Q1. Is there a logic that is computable in polynomial-time which contains all order-invariant properties computable in smaller classes like $\mathsf{AC^0}$ (or $\mathsf{TC^0}$)?


As you probably know, finding a logic that captures order-invariant polynomial-time computable properties of graphs is one of the open problems (maybe the open problem) in descriptive complexity. A negative answer would imply $mathsf{P} \neq \mathsf{NP}$. On the other hand, a positive answer has interesting consequences also, the one that I find most interesting is existence of an optimal proof system. Roughly, we want to enumerate all polynomial-time computable properties of graphs using only polynomial-time machines that depends only on the graph (not on the labeling/coding, i.e. a machine in the enumeration returns the same answer for all automorphisms of the a graph)

It is conjectured that there is not such logic. (You can find a more precise formulation of the problem at the bottom of this post.)

It has been shown that some well-known logics that capture polynomial-time properties (not necessarily in an order invariant way) like $\mathsf{IFP}$ with order don't capture order-invariant polynomial-time computable properties (but they contain $\mathsf{P\text{-}complete}$ problems under $\mathsf{AC^0}$). More interestingly, $IFP$ cannot compute the parity of a graph. There are similar results for extensions of the logic like $IFP+Count$. On the other hand, we know that $\mathsf{\exists SO}$ captures order-invariant $\mathsf{NP}$ properties. It seem natural to first try to capture the $\mathsf{AC^0}$ properties of graphs before trying to capture graph properties in $\mathsf{P}$, specially in a situation that we know natural logics that contain $\mathsf{P\text{-}complete}$ problems w.r.t. usual $\mathsf{AC^0}$ reductions (which are not order-invariant) can not compute parity. (This might seem confusing at first, the problems are complete under reductions which are dependent on the particular labeling of the graph used. In fact, the question is equivalent to finding a problem which is $\mathsf{P\text{-}complete}$ under order-invariant reductions that are computable in polynomial time.)

A positive answer to original question implies a positive answer to Q1. Therefore a negative answer to Q1 implies a negative answer to the original question, which would imply $\mathsf{P} \neq \mathsf{NP}$.

Q2. Does a positive answer to Q1 have any interesting computational complexity implications?

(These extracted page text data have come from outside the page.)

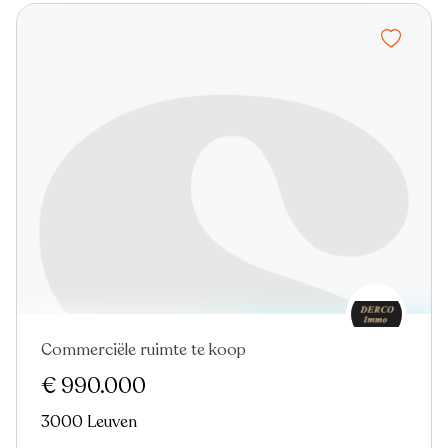
Commerciële ruimte te koop
Nieuw
€ 990.000
3000 Leuven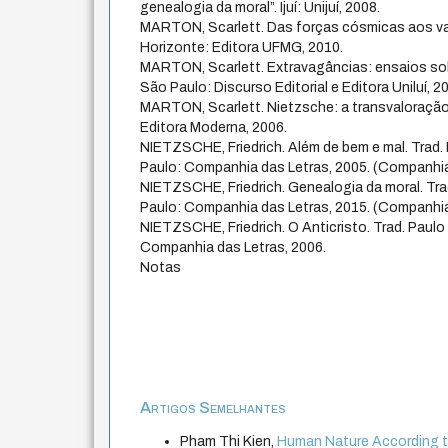
genealogia da moral”. Ijuí: Unijuí, 2008.
MARTON, Scarlett. Das forças cósmicas aos v
Horizonte: Editora UFMG, 2010.
MARTON, Scarlett. Extravagâncias: ensaios sobr
São Paulo: Discurso Editorial e Editora Uniluí, 2
MARTON, Scarlett. Nietzsche: a transvaloração
Editora Moderna, 2006.
NIETZSCHE, Friedrich. Além de bem e mal. Trad
Paulo: Companhia das Letras, 2005. (Companhia
NIETZSCHE, Friedrich. Genealogia da moral. Tr
Paulo: Companhia das Letras, 2015. (Companhia
NIETZSCHE, Friedrich. O Anticristo. Trad. Paul
Companhia das Letras, 2006.
Notas
Artigos Semelhantes
Pham Thi Kien,
Human Nature According to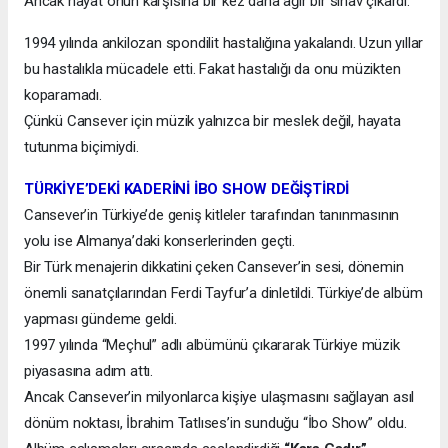
Ancak hayat onun karşısına bir kez daha ağır bir sınav çıkardı.
1994 yılında ankilozan spondilit hastalığına yakalandı. Uzun yıllar
bu hastalıkla mücadele etti. Fakat hastalığı da onu müzikten
koparamadı.
Çünkü Cansever için müzik yalnızca bir meslek değil, hayata
tutunma biçimiydi.
TÜRKİYE’DEKİ KADERİNİ İBO SHOW DEĞİŞTİRDİ
Cansever’in Türkiye’de geniş kitleler tarafından tanınmasının
yolu ise Almanya’daki konserlerinden geçti.
Bir Türk menajerin dikkatini çeken Cansever’in sesi, dönemin
önemli sanatçılarından Ferdi Tayfur’a dinletildi. Türkiye’de albüm
yapması gündeme geldi.
1997 yılında “Meçhul” adlı albümünü çıkararak Türkiye müzik
piyasasına adım attı.
Ancak Cansever’in milyonlarca kişiye ulaşmasını sağlayan asıl
dönüm noktası, İbrahim Tatlıses’in sunduğu “İbo Show” oldu.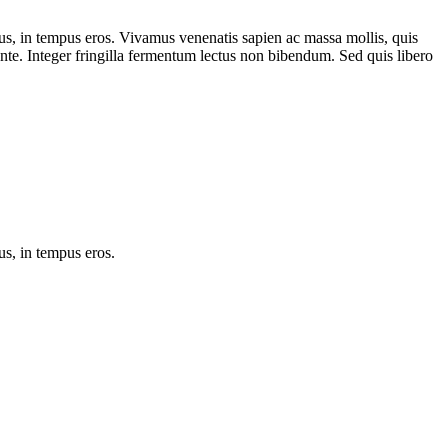
cus, in tempus eros. Vivamus venenatis sapien ac massa mollis, quis
ante. Integer fringilla fermentum lectus non bibendum. Sed quis libero
us, in tempus eros.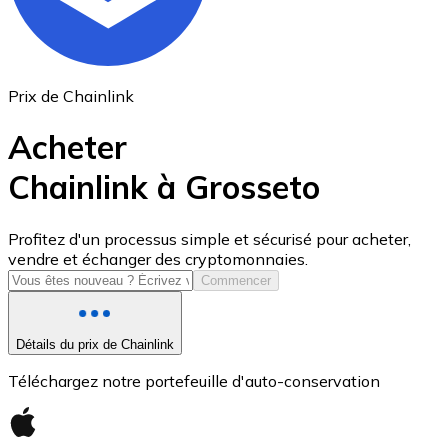
Prix de Chainlink
Acheter
Chainlink à Grosseto
USD Coin
Profitez d'un processus simple et sécurisé pour acheter,
vendre et échanger des cryptomonnaies.
USDC
Commencer
Détails du prix de Chainlink
Téléchargez notre portefeuille d'auto-conservation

(Yuri Gurevich, "Logic and the Challenge of Computer Science", 1988, pages 25-26)

Definition 1.14.

A logic $L$ is a pair $(SEN, SAT)$ satisfying the following requirements.

  • $SEN$ is a function that associates with every finite signature $\sigma$ a recursive set $SEN(σ)$ whose elements are called $L$-sentences of signature $\sigma$.

  • $SAT$ is a function that associates with every finite signature $\sigma$ a recursive subset $SAT(\sigma)$ of $$\{(S, \varphi): S \text{ is a finite first-order } \sigma\text{-structure and } \varphi \text{ is an } L \text{-sentence of signature } \sigma \}$$ such that if structures $S$ and $S'$ are isomorphic and $(S, \varphi)$ belongs to $SAT(\sigma)$ then $(S', \varphi)$ belongs to $SAT(\sigma)$ as well. If $(S, \varphi)$ belongs to some $SAT(\sigma)$, we say that $S$ satisfies $\varphi$.

Definition 1.15

If $L$ is a logic and $\varphi$ is an $L$-sentence of some signature $\sigma$, then $MOD(\varphi)$ be the set of $\sigma$-structures satisfying $\varphi$.

Definition 1.16

A logic $L$ captures polynomial time if:

  1. For every $L$-sentence $\varphi$, the class $MOD(\varphi)$ is polynomial time recognizable; moreover, for every $\sigma$ there is a Turing machine $M$ that, given an $L$-sentence $\varphi$ of signature $\sigma$, produces a polynomial time bounded Turing machine $M(\varphi)$ that recognizes $MOD(\varphi)$.

  2. For every polynomial time recognizable class $K$ of structures of some signature $\sigma$, if $K$ is closed under isomorphisms then there is an $L$-sentence $\varphi$ of signature $\sigma$ such that $MOD(\varphi) = K$.


In this section, a polynomial time bounded Turing machine can be viewed as a pair $(T,p)$ where $T$ is a Turing machine and $p$ is a polynomial with integer coefficients; $(T,p)$ accepts an input $w$ of $T$ if $T$ accepts $w$ within $p(|w|)$ steps.


There is no logic that captures polynomial time.